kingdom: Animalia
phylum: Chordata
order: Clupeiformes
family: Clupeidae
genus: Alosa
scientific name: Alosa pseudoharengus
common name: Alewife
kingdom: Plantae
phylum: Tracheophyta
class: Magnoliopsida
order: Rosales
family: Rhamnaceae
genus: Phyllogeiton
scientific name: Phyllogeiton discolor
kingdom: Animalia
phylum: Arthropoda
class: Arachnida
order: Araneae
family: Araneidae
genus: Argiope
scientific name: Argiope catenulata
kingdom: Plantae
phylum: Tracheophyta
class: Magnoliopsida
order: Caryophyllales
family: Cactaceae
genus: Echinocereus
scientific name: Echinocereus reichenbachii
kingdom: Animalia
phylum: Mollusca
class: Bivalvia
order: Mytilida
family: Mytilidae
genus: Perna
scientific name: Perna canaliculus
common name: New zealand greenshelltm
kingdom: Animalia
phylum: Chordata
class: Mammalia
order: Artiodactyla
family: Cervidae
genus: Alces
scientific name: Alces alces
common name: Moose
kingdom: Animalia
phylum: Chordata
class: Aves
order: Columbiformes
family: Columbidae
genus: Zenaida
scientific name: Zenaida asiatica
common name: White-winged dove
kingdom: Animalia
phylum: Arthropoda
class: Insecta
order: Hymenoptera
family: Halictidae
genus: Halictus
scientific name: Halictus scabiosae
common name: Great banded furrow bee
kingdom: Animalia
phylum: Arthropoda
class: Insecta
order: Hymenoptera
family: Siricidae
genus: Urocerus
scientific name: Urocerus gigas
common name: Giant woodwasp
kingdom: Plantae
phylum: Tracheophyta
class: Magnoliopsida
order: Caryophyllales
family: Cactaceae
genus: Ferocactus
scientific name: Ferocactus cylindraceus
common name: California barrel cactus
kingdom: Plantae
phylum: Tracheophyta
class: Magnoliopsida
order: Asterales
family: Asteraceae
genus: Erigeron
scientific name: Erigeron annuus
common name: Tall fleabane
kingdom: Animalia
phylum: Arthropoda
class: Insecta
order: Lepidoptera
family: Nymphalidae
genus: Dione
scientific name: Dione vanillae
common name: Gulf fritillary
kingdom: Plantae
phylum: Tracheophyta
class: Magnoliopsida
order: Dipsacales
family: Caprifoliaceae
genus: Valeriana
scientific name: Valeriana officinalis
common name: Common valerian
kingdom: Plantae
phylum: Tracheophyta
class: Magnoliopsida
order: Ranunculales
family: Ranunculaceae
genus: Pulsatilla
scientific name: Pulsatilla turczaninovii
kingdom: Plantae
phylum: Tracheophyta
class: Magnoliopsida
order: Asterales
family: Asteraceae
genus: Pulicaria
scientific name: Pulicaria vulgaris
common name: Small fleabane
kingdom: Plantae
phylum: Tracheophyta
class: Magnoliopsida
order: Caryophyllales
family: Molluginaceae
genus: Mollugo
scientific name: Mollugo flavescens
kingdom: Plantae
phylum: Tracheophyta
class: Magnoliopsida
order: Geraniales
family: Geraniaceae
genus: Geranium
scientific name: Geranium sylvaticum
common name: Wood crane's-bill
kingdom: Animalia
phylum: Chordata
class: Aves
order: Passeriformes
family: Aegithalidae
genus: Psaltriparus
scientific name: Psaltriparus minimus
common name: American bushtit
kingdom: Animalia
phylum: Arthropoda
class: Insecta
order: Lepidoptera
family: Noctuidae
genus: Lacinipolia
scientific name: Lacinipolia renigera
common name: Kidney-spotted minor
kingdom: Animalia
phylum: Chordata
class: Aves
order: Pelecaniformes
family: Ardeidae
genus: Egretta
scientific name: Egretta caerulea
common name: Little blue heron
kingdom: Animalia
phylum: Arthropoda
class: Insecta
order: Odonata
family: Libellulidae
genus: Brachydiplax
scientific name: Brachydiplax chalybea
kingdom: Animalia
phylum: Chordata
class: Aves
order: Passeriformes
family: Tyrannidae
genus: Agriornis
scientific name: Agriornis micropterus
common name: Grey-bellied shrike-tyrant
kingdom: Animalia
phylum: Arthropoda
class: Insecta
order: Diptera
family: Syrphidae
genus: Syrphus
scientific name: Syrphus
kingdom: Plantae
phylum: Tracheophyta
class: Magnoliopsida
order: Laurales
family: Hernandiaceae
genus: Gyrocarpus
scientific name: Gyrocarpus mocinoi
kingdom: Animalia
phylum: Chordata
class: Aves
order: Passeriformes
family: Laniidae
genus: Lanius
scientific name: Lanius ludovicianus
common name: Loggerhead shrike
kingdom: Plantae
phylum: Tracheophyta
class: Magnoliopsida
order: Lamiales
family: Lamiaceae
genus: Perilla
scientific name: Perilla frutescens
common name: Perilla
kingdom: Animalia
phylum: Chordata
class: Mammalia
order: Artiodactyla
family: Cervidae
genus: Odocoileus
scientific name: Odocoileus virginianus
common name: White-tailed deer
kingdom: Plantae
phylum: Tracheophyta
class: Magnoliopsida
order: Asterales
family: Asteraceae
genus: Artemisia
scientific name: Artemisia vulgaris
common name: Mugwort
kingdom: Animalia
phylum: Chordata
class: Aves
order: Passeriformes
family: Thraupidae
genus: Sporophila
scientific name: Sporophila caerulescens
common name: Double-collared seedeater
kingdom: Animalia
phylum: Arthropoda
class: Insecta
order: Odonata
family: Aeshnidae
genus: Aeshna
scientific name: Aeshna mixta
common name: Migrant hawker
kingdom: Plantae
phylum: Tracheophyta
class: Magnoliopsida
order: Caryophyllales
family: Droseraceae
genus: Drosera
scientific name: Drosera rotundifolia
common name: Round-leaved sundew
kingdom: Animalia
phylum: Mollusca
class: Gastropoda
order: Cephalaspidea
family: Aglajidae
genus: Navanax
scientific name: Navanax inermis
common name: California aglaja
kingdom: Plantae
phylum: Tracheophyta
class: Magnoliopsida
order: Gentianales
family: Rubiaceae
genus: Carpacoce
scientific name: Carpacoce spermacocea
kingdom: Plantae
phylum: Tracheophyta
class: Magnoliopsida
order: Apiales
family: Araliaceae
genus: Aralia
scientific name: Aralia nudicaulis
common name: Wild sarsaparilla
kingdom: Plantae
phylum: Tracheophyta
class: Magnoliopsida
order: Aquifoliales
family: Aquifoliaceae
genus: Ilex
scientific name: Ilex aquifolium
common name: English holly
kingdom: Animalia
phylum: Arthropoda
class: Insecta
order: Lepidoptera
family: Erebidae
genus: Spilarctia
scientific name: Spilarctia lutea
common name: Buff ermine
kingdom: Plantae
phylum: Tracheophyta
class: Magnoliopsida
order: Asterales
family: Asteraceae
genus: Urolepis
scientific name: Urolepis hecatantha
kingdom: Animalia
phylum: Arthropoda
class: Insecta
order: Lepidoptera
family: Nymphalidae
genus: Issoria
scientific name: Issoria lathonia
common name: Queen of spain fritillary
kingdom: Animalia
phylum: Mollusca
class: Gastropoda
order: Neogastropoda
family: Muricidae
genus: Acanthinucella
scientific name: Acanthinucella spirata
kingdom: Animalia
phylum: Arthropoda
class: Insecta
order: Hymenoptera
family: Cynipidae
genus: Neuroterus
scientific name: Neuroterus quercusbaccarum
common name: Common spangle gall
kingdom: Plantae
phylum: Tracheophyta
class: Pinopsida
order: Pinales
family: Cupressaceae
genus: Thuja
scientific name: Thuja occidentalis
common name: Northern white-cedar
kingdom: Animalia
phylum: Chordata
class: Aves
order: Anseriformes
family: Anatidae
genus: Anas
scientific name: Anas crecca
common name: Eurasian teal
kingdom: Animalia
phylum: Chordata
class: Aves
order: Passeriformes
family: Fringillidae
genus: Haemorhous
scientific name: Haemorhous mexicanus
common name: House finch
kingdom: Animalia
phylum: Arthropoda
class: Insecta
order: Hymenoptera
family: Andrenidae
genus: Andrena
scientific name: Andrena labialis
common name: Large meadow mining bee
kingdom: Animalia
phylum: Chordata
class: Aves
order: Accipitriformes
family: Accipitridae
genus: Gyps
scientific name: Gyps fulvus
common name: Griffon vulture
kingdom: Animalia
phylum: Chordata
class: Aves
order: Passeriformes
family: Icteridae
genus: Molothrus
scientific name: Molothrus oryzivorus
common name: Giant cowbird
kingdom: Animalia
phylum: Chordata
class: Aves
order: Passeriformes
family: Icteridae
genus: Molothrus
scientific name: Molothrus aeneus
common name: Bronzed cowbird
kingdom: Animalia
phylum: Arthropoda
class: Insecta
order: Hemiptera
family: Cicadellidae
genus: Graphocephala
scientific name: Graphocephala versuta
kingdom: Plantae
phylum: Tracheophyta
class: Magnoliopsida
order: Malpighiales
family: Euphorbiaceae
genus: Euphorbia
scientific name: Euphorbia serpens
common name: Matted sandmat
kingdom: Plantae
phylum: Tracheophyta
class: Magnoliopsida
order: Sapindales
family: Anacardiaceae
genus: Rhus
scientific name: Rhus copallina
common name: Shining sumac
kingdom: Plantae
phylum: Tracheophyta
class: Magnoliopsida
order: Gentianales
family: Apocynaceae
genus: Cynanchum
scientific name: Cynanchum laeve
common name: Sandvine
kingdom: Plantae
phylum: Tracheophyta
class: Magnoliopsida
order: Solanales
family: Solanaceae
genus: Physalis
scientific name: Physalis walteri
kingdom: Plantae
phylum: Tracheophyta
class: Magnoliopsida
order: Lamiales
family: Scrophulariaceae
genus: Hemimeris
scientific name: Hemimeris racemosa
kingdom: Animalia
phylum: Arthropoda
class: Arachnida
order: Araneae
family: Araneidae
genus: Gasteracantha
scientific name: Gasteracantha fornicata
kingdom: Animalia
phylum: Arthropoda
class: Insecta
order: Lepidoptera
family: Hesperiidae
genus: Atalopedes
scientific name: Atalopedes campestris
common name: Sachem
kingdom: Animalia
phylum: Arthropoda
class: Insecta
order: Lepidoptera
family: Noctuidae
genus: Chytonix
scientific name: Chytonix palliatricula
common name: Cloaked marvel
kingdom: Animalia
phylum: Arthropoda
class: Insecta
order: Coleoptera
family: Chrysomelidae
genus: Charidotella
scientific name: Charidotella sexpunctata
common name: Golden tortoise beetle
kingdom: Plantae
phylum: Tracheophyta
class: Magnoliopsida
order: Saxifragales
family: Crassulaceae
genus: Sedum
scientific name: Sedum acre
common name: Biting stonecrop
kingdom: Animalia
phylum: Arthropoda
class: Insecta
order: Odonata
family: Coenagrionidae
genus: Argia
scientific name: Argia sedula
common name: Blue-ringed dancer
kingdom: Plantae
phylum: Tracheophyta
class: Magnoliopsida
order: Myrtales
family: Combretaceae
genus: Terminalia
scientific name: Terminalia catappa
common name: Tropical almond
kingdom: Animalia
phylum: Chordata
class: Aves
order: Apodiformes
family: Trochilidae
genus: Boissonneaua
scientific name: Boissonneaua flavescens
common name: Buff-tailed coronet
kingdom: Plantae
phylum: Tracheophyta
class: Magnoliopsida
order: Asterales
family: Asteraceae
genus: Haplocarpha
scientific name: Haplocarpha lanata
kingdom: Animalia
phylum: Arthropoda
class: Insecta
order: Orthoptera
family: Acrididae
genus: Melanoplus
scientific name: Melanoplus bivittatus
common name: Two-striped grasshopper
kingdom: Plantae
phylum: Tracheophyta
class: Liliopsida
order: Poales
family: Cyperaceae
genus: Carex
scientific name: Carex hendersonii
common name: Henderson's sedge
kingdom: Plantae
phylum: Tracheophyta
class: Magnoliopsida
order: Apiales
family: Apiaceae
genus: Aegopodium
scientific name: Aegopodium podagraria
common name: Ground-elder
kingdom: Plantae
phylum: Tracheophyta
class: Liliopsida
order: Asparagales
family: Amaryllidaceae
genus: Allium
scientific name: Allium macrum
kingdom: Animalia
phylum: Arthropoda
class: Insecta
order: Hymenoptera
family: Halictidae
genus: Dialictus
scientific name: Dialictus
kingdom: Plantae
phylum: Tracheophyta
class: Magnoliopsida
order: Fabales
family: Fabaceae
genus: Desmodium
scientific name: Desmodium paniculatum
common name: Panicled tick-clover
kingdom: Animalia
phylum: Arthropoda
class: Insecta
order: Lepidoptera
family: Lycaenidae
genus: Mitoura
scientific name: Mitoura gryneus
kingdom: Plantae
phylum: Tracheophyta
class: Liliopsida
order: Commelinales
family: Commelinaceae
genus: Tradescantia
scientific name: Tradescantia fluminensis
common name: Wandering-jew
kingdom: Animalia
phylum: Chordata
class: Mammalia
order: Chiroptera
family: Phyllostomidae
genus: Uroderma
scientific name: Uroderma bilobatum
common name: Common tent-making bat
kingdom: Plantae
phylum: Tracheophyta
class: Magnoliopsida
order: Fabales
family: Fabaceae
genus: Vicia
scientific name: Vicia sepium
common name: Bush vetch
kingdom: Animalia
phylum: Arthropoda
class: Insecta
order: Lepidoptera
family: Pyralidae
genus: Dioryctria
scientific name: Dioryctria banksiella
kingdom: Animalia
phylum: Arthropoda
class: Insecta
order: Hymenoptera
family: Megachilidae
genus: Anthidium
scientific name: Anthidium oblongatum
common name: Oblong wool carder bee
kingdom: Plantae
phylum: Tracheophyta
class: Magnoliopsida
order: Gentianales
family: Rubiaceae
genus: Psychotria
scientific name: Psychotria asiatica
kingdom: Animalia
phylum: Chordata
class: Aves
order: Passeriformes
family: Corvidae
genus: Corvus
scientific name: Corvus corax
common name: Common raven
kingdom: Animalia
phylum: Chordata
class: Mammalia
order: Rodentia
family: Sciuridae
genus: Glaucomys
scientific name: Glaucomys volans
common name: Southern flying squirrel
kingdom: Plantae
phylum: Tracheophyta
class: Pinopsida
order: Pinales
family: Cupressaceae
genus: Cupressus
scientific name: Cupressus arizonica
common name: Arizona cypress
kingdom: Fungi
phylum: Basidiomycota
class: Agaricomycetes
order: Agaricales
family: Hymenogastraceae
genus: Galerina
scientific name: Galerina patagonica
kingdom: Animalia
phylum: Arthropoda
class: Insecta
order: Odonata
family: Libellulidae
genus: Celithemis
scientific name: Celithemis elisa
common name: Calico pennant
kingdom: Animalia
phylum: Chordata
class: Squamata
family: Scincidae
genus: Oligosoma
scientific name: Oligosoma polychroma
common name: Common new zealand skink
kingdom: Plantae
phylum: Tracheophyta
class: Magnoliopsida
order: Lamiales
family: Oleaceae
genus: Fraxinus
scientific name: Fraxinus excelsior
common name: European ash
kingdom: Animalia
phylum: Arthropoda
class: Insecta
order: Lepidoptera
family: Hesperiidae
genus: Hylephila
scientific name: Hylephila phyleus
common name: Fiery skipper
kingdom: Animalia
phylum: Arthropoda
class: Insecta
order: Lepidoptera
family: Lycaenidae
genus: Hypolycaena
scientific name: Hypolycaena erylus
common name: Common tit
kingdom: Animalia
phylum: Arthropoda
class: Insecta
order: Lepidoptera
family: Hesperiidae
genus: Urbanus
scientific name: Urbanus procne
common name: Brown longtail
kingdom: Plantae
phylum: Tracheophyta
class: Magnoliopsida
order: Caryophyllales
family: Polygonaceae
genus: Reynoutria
○ ○ ○
__WHAT YOU ARE ASKED TO DO__.
Transcribe the records from the first line through the line containing "common name: California barrel cactus", including that line.

__FULL OUTPUT__.
kingdom: Animalia
phylum: Chordata
order: Clupeiformes
family: Clupeidae
genus: Alosa
scientific name: Alosa pseudoharengus
common name: Alewife
kingdom: Plantae
phylum: Tracheophyta
class: Magnoliopsida
order: Rosales
family: Rhamnaceae
genus: Phyllogeiton
scientific name: Phyllogeiton discolor
kingdom: Animalia
phylum: Arthropoda
class: Arachnida
order: Araneae
family: Araneidae
genus: Argiope
scientific name: Argiope catenulata
kingdom: Plantae
phylum: Tracheophyta
class: Magnoliopsida
order: Caryophyllales
family: Cactaceae
genus: Echinocereus
scientific name: Echinocereus reichenbachii
kingdom: Animalia
phylum: Mollusca
class: Bivalvia
order: Mytilida
family: Mytilidae
genus: Perna
scientific name: Perna canaliculus
common name: New zealand greenshelltm
kingdom: Animalia
phylum: Chordata
class: Mammalia
order: Artiodactyla
family: Cervidae
genus: Alces
scientific name: Alces alces
common name: Moose
kingdom: Animalia
phylum: Chordata
class: Aves
order: Columbiformes
family: Columbidae
genus: Zenaida
scientific name: Zenaida asiatica
common name: White-winged dove
kingdom: Animalia
phylum: Arthropoda
class: Insecta
order: Hymenoptera
family: Halictidae
genus: Halictus
scientific name: Halictus scabiosae
common name: Great banded furrow bee
kingdom: Animalia
phylum: Arthropoda
class: Insecta
order: Hymenoptera
family: Siricidae
genus: Urocerus
scientific name: Urocerus gigas
common name: Giant woodwasp
kingdom: Plantae
phylum: Tracheophyta
class: Magnoliopsida
order: Caryophyllales
family: Cactaceae
genus: Ferocactus
scientific name: Ferocactus cylindraceus
common name: California barrel cactus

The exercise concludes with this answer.